Linux auf einem Fujitsu-Siemens Primergy RX200 S3

Wie bereits erwähnt war von Dienstag bis gestern jemand bei uns im Haus, der die Mailverschlüsselungssoftware „JULIA“ auf unserem extra hierfür angeschafften Primergy RX200 S3 installieren sollte. Leider hatte er eine der vielen Versionen von Debian mit, die ich bereits ausgiebig getestet hatte (und die sich natürlich NICHT installieren ließ).

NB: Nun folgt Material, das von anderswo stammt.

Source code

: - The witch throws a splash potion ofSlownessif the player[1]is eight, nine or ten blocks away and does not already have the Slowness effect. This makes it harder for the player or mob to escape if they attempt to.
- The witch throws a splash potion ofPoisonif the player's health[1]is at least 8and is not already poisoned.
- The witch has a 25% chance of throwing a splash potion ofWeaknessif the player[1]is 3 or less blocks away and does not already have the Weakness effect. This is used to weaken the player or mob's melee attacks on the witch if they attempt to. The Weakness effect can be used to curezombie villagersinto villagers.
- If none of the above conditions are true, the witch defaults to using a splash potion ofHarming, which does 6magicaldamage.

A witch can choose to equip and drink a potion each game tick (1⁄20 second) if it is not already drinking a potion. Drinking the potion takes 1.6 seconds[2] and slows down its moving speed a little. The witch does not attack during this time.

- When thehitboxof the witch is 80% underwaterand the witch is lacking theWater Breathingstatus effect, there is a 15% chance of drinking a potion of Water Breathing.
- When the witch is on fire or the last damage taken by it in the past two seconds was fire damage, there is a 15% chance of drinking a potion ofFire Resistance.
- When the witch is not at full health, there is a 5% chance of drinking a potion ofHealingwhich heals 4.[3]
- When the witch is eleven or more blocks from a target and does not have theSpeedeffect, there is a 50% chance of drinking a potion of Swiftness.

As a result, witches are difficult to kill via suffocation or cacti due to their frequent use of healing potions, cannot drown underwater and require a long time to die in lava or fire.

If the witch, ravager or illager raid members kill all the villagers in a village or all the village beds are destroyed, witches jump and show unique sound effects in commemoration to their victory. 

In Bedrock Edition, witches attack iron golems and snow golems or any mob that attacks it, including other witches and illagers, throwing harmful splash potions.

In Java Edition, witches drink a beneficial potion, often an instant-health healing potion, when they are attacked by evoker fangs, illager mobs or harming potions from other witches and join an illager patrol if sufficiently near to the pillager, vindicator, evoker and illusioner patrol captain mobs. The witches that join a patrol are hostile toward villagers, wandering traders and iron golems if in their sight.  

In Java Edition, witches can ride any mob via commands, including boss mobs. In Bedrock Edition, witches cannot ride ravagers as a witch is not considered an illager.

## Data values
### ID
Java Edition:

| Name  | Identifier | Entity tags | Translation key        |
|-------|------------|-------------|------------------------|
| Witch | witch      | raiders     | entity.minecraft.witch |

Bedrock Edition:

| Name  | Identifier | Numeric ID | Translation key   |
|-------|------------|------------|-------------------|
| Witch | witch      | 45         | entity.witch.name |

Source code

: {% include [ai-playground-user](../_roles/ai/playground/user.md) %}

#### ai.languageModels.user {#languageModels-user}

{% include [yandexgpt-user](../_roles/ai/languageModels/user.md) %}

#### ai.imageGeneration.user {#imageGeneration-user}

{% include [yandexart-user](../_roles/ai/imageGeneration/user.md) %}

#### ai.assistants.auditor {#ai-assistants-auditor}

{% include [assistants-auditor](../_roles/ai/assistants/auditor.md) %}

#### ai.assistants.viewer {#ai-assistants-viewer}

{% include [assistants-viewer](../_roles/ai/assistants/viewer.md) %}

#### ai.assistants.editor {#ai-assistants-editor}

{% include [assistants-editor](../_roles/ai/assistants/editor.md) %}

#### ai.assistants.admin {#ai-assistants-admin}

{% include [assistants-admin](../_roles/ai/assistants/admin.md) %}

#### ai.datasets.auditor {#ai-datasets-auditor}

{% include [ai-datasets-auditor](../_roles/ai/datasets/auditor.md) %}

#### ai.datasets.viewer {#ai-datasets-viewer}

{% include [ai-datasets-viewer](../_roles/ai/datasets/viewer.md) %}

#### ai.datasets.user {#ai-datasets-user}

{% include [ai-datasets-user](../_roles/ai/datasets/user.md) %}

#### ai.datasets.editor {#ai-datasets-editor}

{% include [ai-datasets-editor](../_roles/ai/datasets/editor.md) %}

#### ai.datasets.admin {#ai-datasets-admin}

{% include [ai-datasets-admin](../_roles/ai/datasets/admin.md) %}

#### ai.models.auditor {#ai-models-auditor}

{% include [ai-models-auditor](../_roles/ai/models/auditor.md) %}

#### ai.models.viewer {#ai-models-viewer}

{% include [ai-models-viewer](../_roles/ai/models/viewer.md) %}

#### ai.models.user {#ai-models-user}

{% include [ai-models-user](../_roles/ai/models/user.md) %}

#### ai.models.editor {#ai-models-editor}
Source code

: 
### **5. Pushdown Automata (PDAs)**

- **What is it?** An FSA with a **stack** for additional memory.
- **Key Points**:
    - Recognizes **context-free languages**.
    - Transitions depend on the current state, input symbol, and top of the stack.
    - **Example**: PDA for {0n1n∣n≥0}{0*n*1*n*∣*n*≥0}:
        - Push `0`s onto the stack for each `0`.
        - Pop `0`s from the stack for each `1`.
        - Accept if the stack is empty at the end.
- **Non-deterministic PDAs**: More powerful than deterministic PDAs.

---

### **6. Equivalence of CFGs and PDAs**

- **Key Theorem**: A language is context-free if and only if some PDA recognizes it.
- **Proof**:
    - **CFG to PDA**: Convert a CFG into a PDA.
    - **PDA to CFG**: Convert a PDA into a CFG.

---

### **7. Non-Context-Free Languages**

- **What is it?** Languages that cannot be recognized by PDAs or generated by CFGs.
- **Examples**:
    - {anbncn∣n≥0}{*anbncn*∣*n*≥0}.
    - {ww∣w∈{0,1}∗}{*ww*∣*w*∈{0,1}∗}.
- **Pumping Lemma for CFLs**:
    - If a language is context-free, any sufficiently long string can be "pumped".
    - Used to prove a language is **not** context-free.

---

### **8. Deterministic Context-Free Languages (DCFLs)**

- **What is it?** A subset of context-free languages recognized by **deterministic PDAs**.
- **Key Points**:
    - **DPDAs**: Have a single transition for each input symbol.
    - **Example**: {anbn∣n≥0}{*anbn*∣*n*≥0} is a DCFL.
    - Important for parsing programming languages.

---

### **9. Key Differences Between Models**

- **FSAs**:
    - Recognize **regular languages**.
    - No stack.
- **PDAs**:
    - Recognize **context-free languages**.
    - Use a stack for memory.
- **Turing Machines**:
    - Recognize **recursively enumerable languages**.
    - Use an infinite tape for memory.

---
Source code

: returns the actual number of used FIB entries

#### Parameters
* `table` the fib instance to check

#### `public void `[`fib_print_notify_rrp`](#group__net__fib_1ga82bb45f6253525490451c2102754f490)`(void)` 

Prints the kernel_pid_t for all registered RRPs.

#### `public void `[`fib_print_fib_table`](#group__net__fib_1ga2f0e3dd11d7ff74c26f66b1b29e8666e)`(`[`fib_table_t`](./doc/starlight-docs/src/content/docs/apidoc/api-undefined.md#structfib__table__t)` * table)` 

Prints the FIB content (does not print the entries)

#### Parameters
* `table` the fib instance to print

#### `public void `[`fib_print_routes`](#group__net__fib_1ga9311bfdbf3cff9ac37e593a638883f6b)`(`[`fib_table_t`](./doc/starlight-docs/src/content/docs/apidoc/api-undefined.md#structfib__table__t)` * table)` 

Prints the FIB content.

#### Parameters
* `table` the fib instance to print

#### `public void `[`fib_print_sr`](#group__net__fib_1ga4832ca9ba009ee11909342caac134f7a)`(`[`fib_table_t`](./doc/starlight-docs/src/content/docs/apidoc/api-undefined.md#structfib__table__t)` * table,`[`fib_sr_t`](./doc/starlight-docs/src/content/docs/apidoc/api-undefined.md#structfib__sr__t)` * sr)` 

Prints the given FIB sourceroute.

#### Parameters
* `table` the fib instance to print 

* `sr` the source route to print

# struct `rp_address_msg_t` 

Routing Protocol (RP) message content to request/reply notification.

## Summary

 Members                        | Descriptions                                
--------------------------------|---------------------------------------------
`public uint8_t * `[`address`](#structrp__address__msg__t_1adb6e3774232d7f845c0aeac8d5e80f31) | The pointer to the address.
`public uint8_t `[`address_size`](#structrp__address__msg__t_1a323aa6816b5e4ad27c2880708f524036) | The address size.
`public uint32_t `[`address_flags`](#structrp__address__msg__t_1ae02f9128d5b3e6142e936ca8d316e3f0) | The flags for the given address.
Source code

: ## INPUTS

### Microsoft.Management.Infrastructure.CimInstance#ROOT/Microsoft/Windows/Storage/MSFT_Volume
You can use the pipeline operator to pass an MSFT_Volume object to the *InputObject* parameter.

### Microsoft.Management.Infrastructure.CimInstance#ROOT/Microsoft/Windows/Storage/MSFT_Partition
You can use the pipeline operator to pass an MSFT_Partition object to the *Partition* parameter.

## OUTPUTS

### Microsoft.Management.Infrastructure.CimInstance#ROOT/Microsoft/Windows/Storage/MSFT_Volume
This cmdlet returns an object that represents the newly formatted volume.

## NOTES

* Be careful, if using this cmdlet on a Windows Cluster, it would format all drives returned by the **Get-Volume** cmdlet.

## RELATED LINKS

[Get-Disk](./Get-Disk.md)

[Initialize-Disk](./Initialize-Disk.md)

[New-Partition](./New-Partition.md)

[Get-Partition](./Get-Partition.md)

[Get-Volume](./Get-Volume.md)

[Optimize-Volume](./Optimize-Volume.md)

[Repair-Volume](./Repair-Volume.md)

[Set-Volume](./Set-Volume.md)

Nachdem bereits schon fast der ganze Dienstag für „Spielereien“ mit diversen Distributionen draufgegangen war, entschieden wir uns schlussendlich dazu, eine von Siemens unterstützte einzusetzen: den SuSE Enterprise Server 10. Man sollte meinen, dass die Installation leicht von der Hand ging, wo doch eine Unterstützung seitens Siemens explizit versprochen wird. Aber dem war natürlich nicht so. Zwar erkennt die Servervariante die Festplatten am SAS-Controller korrekt, dafür aber nicht das DVD-Laufwerk, ohne das die Installation von einer DVD irgendwie schwierig wird 😉

Nun denn, ich habe dann gleich mal die Hotline von Siemens angerufen und nachgefragt, warum das denn wohl jetzt nicht klappt mit dem Laufwerk (nach 5 Tagen Rumprobieren hatte ich echt die Schnauze voll und außerdem standen wir inzwischen auch leicht unter Zeitdruck), und was bekomme ich nach 4 Weiterleitungen an den richtigen Ansprechpartner als Antwort? „Ja also, das müsste eigentlich nativ unterstützt werden…“ – „Es geht aber nicht.“ – „Ja dann weiß ich auch nicht weiter. Hier steht, dass es ohne weiteres klappen müsste.“

Toll. Danke Siemens-Hotline!

Ich habe es letztlich dann aber doch noch hinbekommen über eine FTP-Installation. Leider gibt es für den Enterprise Server keine öffentlichen FTP-Quellen (zumindest sind mir keine bekannt), aber indem ich auf einem Netzwerk-PC einen FTP-Server eingerichtet und die DVD dort eingefügt hatte, konnte ich SuSE über das Netzwerk installieren. Super!

Somit läuft JULIA nun unter SuSE, aber ich gebe mich noch nicht geschlagen. Denn auf ein Intranet unter SuSE habe ich wenig Lust. Mein geliebtes Debian muss schon sein 😀 Werde bei Zeiten meine Erfahrungen dazu hier veröffentlichen…

Über uns Stefan

Polyglot Clean Code Developer

3 Kommentare

  1. Was hast du denn gegen SUSE?

  2. Ach du, die sind mir einfach zu kommerziell, die Damen und Herren von Novell (siehe aktueller Microsoft-Deal) 😉

    Aber um zu handfesten Gründen zu kommen: ich habe lieber die Kontrolle über alles, anstatt YAST meine Konfigurationsdateien zerschießen zu lassen. SuSE ist mir inzwischen zu sehr abhängig von „grafischen“ Tools (wie eben YAST). Und inzwischen habe ich mich an Debian gewöhnt und die netten Funktionen (á la apt-get etc.) möchte ich auch nicht mehr missen. Und zuletzt: wie erwähnt läuft unser Server auf einem Enterprise (!) Server, der kostenpflichtig ist (zumindest, wenn man nicht auf Patches etc. verzichten will).

  3. Ich finde es gut, wenn mir YAST Arbeit abnimmt. Ich kann mir ja nicht jeden Kleinkram merken. Die Konfigurationsdateien werden bei neueren Versionen auch nicht mehr „zerschossen“. Und Paketverwaltung ist unter SUSE auch ganz leicht.
    Was aber absolut für SUSE spricht, ist das SUSE von vielen Software und Hardware Herstellern zertifiziert wird und Novell garantiert, dass das System, z.B. mindestens fünf Jahre, gepflegt wird.
    Häufig ist das wichtiger als andere Dinge.